Dopo Armani, Valentino e Dior, scoppia il caso Loro Piana: il Tribunale di Milano dispone l’amministrazione giudiziaria per un anno nei confronti della società, brand della moda di lusso. Il provvedimento dei giudici arriva alla fine di un’indagine, che ha accertato come Loro Piana abbia esternalizzato la produzione di capi di abbigliamento e la realizzazione di questi capi sia avvenuta in contesti lavorativi di “sfruttamento del lavoro”.

È emersa una catena di “subappalti non autorizzati” articolata su almeno 4 livelli. Ecco come è stata ricostruita: la produzione è esternalizzata a società “senza alcuna capacità produttiva”, che a loro volta appaltano le lavorazioni a opifici cinesi clandestini.
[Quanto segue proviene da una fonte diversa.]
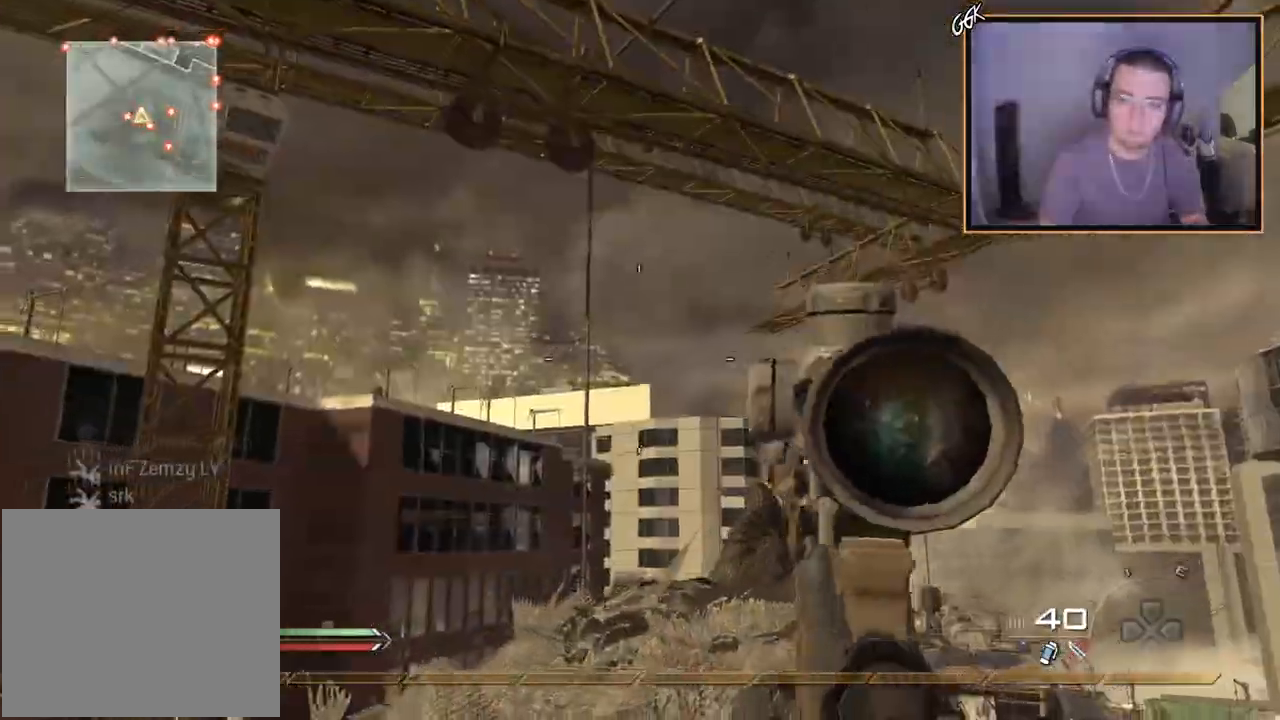
{"buttons": ["CROSS"], "left_stick": "center", "right_stick": "center", "events": [[317, "right_stick", "down-left"], [451, "right_stick", "center"]]}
Loro Piana a Evergreen, che ha 7 operaie e quasi nessun macchinario. Evergreen a Sor-Man, che per la produzione si serve delle cinesi Clover Moda srl e Day Meiying. Secondo il Tribunale di Milano, le condizioni in queste ditte si basano su evasione fiscale e contributiva, omissione di tutti i costi relativi alla sicurezza, situazioni abitative degradanti per la manodopera. Chiaramente manodopera irregolare e clandestina, impiegata per tutto il giorno, compresi sabati, domeniche e giorni festivi, con retribuzione sottosoglia rispetto ai minimi tabellari.

Risultato? Il “costo unitario” del capo prodotto si abbatte a circa un “centinaio di euro”. Poi viene rivenduto negli store del brand a prezzi tra i 1000 e i 3000 euro. Chi denuncia, come in tanti altri casi, viene picchiato e ferito. Questo sì, si chiama “caporalato”, ma il punto è che sono tutti affari nostri. Affari del Made in Italy. Affari di Loro Piana.

Perché Loro Piana – così dice il giudice – ha agevolato quel sistema di sfruttamento per ottenere l’abbattimento dei costi e la massimizzazione dei profitti. Un colosso il cui presidente è Antoine Arnault (che rappresenta la multinazionale francese LVMH), figlio di Bernard Arnault, l’uomo più ricco di Francia e fra i primi 10 al mondo per patrimonio.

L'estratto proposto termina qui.